# Goal of the exercise
In the passage on staying discovery below, rewrite the part that opens with the words containing "Moreover, the second" and closes with "has been ordered.", putting "postponement" wherever "stay" appears.

** START OF Passage given **

Moreover, the second factor favors a stay as the breadth of discovery and corresponding burden of responding would prejudice Defendant if its motion to dismiss is indeed granted. Here, Defendant's motion to dismiss seeks dismissal of the entire complaint on multiple grounds, and if granted, any discovery conducted in the interim would have been without purpose. Lastly, there is no prejudice identified if a stay is granted. This case is in the earliest stages -- the initial conference has yet to be held and no discovery schedule has been ordered.

** END OF Passage given **
** START OF Information supplied **

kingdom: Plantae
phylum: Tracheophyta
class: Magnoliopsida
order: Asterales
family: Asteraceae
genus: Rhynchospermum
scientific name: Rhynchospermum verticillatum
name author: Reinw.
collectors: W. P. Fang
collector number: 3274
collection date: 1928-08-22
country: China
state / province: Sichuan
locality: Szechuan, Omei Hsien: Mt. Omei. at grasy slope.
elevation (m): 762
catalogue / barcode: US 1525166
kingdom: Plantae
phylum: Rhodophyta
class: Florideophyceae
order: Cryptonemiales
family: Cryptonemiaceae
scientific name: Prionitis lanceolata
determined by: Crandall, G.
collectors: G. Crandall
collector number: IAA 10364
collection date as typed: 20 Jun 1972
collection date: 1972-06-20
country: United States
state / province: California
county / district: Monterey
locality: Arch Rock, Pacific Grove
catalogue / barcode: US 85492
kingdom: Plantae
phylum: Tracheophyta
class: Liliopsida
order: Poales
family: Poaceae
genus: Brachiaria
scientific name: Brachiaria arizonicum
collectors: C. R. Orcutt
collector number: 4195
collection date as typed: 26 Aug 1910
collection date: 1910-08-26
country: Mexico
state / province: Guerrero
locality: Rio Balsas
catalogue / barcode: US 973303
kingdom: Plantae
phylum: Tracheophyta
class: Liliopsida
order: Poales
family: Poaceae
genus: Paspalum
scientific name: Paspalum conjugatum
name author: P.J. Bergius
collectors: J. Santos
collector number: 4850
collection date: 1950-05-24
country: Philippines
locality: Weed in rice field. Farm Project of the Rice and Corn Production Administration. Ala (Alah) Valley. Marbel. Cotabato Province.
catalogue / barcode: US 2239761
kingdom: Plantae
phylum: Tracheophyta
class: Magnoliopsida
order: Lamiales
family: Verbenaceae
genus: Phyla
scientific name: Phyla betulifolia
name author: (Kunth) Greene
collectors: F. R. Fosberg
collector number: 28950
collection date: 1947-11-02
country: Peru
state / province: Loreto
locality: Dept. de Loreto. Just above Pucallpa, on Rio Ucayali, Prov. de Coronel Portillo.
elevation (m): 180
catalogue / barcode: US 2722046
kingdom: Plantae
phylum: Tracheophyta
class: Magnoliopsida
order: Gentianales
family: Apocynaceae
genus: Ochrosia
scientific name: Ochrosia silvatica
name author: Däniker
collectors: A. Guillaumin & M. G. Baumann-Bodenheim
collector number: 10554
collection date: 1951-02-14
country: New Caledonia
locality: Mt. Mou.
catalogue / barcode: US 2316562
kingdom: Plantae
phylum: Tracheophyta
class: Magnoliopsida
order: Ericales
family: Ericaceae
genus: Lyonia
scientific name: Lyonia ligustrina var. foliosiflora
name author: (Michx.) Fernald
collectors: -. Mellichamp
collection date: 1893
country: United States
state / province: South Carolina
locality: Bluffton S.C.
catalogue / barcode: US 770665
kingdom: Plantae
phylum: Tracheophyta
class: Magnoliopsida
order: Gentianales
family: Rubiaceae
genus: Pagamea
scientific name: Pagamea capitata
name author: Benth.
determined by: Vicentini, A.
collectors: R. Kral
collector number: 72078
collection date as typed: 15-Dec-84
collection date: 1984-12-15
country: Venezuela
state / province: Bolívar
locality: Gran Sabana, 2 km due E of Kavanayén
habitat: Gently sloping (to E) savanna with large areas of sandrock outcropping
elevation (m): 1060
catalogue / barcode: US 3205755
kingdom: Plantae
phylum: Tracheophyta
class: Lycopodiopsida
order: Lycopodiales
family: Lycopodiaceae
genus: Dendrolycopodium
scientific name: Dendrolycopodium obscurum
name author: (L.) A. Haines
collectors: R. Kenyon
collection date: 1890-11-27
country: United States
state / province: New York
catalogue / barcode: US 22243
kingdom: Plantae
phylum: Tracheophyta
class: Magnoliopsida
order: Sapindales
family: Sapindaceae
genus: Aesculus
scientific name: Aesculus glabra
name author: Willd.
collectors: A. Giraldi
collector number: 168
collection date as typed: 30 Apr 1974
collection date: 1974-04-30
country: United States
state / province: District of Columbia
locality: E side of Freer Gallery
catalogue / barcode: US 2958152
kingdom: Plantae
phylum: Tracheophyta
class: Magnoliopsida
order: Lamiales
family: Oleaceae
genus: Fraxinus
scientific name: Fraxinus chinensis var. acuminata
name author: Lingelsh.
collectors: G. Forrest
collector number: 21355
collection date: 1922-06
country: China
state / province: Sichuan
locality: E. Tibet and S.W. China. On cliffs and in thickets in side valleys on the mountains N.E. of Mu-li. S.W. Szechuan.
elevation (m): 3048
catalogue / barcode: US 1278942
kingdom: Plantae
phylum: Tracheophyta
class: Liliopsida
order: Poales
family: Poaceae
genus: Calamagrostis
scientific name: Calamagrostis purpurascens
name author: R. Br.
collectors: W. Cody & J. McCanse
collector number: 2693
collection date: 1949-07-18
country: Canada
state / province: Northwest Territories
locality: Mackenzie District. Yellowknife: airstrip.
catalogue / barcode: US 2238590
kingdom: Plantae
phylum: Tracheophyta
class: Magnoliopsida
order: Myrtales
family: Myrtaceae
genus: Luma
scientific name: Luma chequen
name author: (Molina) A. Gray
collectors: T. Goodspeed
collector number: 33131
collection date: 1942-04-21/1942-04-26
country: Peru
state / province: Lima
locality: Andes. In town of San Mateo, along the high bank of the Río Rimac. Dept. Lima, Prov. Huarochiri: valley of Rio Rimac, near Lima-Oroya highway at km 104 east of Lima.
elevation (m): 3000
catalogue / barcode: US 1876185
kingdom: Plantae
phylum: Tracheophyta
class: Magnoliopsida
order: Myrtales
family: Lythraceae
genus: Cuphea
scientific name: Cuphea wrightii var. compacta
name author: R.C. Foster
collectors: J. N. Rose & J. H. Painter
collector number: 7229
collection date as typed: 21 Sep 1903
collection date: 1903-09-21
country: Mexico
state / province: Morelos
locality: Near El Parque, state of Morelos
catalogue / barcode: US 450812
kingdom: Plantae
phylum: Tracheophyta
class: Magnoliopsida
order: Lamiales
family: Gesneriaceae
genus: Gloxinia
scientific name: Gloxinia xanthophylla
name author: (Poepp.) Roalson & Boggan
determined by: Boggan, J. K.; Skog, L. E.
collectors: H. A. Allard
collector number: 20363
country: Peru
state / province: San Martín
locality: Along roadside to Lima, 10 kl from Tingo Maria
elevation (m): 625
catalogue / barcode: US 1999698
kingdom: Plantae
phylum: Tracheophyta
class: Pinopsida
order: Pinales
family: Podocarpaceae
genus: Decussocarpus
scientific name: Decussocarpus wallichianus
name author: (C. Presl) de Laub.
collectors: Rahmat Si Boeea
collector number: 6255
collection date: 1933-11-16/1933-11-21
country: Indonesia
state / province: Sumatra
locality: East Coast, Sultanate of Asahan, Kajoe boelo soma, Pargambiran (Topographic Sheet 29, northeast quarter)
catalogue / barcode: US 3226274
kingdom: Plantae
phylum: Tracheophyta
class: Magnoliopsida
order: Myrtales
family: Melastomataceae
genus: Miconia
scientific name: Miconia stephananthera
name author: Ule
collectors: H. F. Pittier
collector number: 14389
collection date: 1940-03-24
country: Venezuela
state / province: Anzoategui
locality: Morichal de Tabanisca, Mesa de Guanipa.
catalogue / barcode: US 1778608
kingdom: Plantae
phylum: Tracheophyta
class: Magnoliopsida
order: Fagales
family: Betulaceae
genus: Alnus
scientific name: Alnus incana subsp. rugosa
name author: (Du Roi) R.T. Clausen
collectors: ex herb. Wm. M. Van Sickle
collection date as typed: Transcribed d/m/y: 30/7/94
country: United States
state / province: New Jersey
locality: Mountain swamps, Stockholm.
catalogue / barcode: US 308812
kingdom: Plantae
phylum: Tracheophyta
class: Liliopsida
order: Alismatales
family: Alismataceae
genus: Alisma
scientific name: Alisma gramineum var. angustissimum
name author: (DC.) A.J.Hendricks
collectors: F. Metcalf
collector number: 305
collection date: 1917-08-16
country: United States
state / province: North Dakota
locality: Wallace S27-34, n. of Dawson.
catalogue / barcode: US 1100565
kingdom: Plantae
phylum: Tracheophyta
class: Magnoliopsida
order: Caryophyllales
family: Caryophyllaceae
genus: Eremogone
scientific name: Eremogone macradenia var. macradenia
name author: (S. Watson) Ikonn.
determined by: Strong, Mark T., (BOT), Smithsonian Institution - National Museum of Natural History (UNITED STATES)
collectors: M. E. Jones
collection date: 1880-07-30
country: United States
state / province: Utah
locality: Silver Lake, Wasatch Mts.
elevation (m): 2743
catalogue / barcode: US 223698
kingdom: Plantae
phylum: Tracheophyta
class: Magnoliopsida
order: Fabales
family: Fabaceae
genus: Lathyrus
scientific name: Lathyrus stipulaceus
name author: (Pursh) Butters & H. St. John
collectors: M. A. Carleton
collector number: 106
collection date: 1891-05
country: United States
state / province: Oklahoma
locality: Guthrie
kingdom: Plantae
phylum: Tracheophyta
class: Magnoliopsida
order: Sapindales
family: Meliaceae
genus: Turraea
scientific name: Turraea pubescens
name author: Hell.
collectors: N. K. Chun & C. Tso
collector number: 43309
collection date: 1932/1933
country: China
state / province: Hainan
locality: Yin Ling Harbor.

** END OF Information supplied **

# Exercise answer
Moreover, the second factor favors a postponement as the breadth of discovery and corresponding burden of responding would prejudice Defendant if its motion to dismiss is indeed granted. Here, Defendant's motion to dismiss seeks dismissal of the entire complaint on multiple grounds, and if granted, any discovery conducted in the interim would have been without purpose. Lastly, there is no prejudice identified if a postponement is granted. This case is in the earliest stages -- the initial conference has yet to be held and no discovery schedule has been ordered.